Ranielle looked ready to strangle him. “I did, actually.” She yanked open a drawer and pulled out a small plastic bin. It was filled to the brim with Escape Game–branded USBs. “It’s one of these. Knock yourself out.”
She thrust the bin into Adi’s arms, then tried to push them out of her office.
“No,” said Sierra, digging in her platform boots. “You can’t do this.”
“Goodbye, Sierra.”
“No!” Sierra wrenched away from Ranielle and bit down the sob that lurched in her throat. “Why did you bring me back? And why put me on the team you were rigging to win? I’m the villain.”
“Oh, Sierra,” said Ranielle. “Do you know what viewers love even more than a great villain? A great redemption arc. Now get out.”
She unceremoniously shoved them into the hallway and slammed the door behind them.
Carter spun on Adi. “Fitzy’s getting deported? And you knew?”
“I didn’t know the show was going to be canceled.”
She punched him in the arm. “But you knew he wasn’t going to be the host next season, because it was going to be you!”
“He was getting fired either way! This isn’t my fault.”
“Hey,” said Beck, his voice cutting through their argument. “We have other things to be dealing with right now.”
They fell quiet, and Sierra could feel them turning to her, staring at her, but her gaze was caught on a distant wall, unseeing.
She’d failed.
Again.
“You okay, Sierra?” asked Beck.
“No, actually.”
“It really was him this whole time,” muttered Adi. “We were so sure his confession was fake.”
“Honestly, I wish he would come back to life so I could kill him again.”

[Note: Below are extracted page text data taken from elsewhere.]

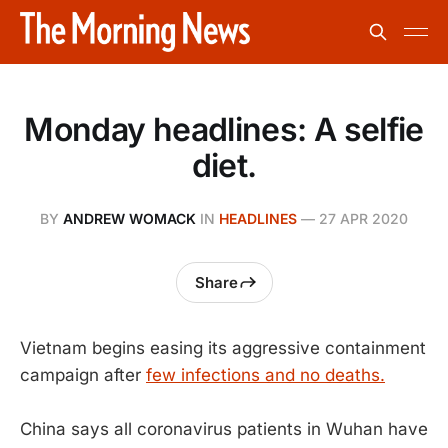
Monday headlines: A selfie
diet.
BY
ANDREW WOMACK
IN
HEADLINES
—
27 APR 2020
Share
Vietnam begins easing its aggressive containment
campaign after
few infections and no deaths.
China says all coronavirus patients in Wuhan have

As they started down the corridor, Carter took Sierra’s elbow. “At least we know why Alicia was willing to give you the prize money. It sounds like she had a pretty powerful hold over Ranielle.”
Beck cleared his throat. “Is anyone going to remind her that her office is bugged?”

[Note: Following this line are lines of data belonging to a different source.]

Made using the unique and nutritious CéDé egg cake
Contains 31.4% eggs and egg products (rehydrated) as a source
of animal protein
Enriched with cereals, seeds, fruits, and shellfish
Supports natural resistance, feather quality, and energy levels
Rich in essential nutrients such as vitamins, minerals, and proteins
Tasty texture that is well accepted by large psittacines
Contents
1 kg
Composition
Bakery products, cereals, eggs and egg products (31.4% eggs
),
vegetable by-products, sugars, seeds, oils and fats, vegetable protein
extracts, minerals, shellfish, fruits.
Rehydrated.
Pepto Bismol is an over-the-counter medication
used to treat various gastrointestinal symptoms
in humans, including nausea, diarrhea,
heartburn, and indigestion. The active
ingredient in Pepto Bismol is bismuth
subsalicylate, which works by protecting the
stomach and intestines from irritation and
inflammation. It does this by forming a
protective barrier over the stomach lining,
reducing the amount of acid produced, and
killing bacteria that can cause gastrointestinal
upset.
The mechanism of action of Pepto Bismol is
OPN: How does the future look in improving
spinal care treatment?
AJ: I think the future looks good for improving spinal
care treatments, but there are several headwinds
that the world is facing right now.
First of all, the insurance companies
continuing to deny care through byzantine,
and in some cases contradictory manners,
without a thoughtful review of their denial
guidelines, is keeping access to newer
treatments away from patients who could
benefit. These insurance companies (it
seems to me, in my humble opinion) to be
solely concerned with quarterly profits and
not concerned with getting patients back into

“I forgot about that,” said Carter.
Adi slowed, tucking the bin of USB ports under one arm. “Hang on. We thought the person leaving the clues had bugged her office, but she clearly knows who’s leaving the clues.”
“About that,” said Beck. “Who has so much power over Ranielle Russell that she couldn’t stop them, even though she tried?”
“And how did they not get fired?” said Carter.
They stared at each other, but no one had any answers.
“Also, Louis didn’t kill himself,” Sierra said, halting abruptly.
Their conversation from before was flooding back, bringing fresh conviction.
“It isn’t just the handwriting. There were also the wineglasses, remember?
And I don’t buy that he invited Carter over to find his body.
He was a narcissist. He wouldn’t have wanted Carter, of all people, to find him in that state. ”
Beck twisted his lips in thought. “But Ranielle seemed really certain he committed suicide. And I know people think I’m naive sometimes, but . . . I think I believe her. I don’t think she killed Louis. Or Alicia.”
Sierra checked they were alone. So far, the place had been empty. She supposed that when Hitflix fired you, they didn’t want you hanging around. “We’re no closer than when we started. All that, and we’re back at square one.”
“And the show’s canceled,” said Carter, eyes widening. “No finale means . . .”
“The Real Game Master won’t be revealing anything,” said Beck.
“They’re going to dismantle the room tomorrow morning,” Adi added.
“Screw that,” said Beck, nodding to the door behind Sierra. It was the costume room. “We’re not leaving until we have our answer.”